Project Runway's most indispensable fashion guru, Tim Gunn, may have interacted with FBI head J. Edgar Hoover at his most "stylish" moment, shall we say. Gunn, whose father George William Gunn was Hoover's ghostwriter in the '50s and '60s, speculates in his upcoming book Tim Gunn: Gunn's Golden Rules that he met Hoover once when he was dressed as I Love Lucy legend Vivian Vance. To read the startling, not-so-Desilu details, carry on through.
According to Gunn, he's not positive he met Hoover in drag, but his suspicions sound pretty valid.
One thing happened that made me wonder if maybe [my father] did know something about Hoover's supposed love of dresses and wigs. My sister and I used to take the FBI tour once a year. It was a big deal in D.C., and we never missed it. One year, 1961, when I was eight, I was on the tour and my father asked me if I'd like to meet Vivian Vance. According to Helen Gandy, Hoover's secretary, Vance was visiting Hoover, and she said she'd be happy to meet us.
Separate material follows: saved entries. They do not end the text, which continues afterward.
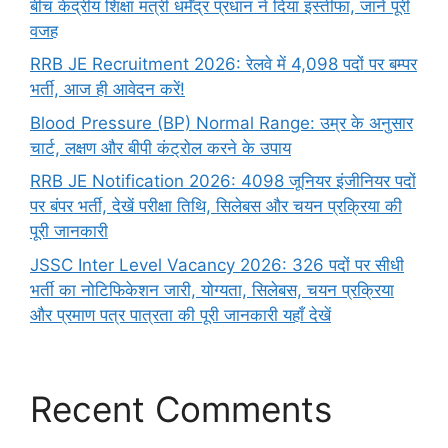
बीच केंद्रीय शिक्षा मंत्री धर्मेंद्र प्रधान ने दिया इस्तीफा, जानें पूरी
वजह
RRB JE Recruitment 2026: रेलवे में 4,098 पदों पर बम्पर
भर्ती, आज ही आवेदन करें!
Blood Pressure (BP) Normal Range: उम्र के अनुसार
चार्ट, लक्षण और बीपी कंट्रोल करने के उपाय
RRB JE Notification 2026: 4098 जूनियर इंजीनियर पदों
पर बंपर भर्ती, देखें परीक्षा तिथि, सिलेबस और चयन प्रक्रिया की
पूरी जानकारी
JSSC Inter Level Vacancy 2026: 326 पदों पर सीधी
भर्ती का नोटिफिकेशन जारी, योग्यता, सिलेबस, चयन प्रक्रिया
और प्रमाण पत्र पात्रता की पूरी जानकारी यहाँ देखें
Recent Comments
I was a rabid I Love Lucy fan and was beside myself with excitement.
"Ethel Mertz is here?" I screamed. My father smiled and took my sister and me into Hoovers' office, where I shook Vivian Vance's hand and chatted with her. I was thrilled.
Years later, I was reminiscing with my sister about the meeting, and suddenly I realized something. "Does it seem odd to you," I asked her, "that when we met Vivian Vance in Hoover's office, Hoover wasn't there?"
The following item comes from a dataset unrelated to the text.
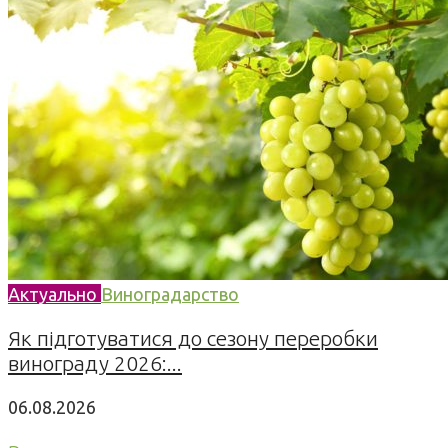
Актуально
Виноградарство
Як підготуватися до сезону переробки
винограду 2026:...
06.08.2026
I've since looked at photos of both Hoover and Vivian Vance from that period of time, and the similarities are rather eerie...
I've called some Vivian Vance experts, including Rob Edelman and Audrey Kupferberg, who wrote Meet the Mertzes: The Life Stories of I Love Lucy's Other Couple; none of them knew of any meeting between Vance and Hoover.
I'm not saying at the age eight I definitely met J. Edgar Hoover at his office in the FBI wearing a dress and makeup, only that I strongly suspect it. My mother says I'm crazy, but she wasn't there.
One thing left out of the book: whether Nina Garcia is equally convincing as a cantankerous William Frawley.